Io in 30 anni di mestiere ne ho viste di cose: per infinite stagioni la mia vita ha oscillato fra carceri, tribunali, obitori, morti ammazzati, puttane segate in due, travestiti decapitati, il peggio della ferocia umana che è demente e miserabile e non cambia, ma questa storia di Camilleri, prigioniero in un ospizio umano fin che si vuole ma ospizio, unico lucido fra tante menti smerigliate, questa non la reggo nemmeno io.

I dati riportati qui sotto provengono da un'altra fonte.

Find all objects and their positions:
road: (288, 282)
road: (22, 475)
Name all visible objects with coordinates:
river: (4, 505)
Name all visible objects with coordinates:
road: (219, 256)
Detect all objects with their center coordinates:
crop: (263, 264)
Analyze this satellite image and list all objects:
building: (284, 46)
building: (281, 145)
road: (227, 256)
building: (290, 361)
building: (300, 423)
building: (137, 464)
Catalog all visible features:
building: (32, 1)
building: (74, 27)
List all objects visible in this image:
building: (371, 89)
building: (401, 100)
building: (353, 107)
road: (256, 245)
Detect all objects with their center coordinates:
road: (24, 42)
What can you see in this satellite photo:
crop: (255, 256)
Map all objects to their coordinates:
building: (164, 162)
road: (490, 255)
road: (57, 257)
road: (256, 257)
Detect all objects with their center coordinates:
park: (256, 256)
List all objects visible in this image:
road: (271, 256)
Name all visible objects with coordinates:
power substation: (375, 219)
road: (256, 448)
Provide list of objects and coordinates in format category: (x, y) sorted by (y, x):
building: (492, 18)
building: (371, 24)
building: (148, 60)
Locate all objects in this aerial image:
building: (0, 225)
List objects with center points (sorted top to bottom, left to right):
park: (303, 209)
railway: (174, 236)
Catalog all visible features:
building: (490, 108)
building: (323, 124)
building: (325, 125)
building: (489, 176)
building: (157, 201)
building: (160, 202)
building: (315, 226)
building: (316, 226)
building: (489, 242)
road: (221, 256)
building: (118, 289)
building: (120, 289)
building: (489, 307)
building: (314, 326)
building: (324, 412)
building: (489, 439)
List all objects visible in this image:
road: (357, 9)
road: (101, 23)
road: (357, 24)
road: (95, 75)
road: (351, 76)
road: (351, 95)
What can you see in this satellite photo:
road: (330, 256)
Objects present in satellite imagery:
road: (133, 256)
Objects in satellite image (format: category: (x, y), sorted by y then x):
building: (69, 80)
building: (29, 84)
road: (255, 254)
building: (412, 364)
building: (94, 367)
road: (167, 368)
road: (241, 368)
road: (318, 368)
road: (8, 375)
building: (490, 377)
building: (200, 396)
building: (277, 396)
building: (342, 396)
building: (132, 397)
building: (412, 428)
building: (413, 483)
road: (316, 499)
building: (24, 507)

E ho baciato come un pazzo mia madre ho sfiorato Camilleri in saluto e sono uscito correndo e con la mia cagnolina vagavo per la spiaggia sotto il primo sole dopo mesi che m'intontiva ma non era il sole, era un cappio allo stomaco, era che già m'inseguivano le parole, quel senso del raccontare che è un imperativo categorico, che brucia più del Fuoco di Sant'Antonio e mi vedevo lì dentro con i vecchi sfasati a vedere in televisione Conte che fa l'eroe perché uno, un ex grillino memore dello stato concentrazionario, gli ha tirato, di sbieco, uno schiaffo e tutta la politica ha fatto quadrato, sdegno, indignazione, vergogna, solidarietà ma quando ci trattavano da deportati, quando ci recavano al macello come animali sorridenti e confusi, quando dopo le somministrazioni cascavano come mosche, quando dalla chiesa di casa mia le campane a morto si son messe a suonare due volte al giorno, e prima toccavano una volta la settimana, nessuno si preoccupava, nessuno mai una parola di prudenza, di perplessità, di umana pietà.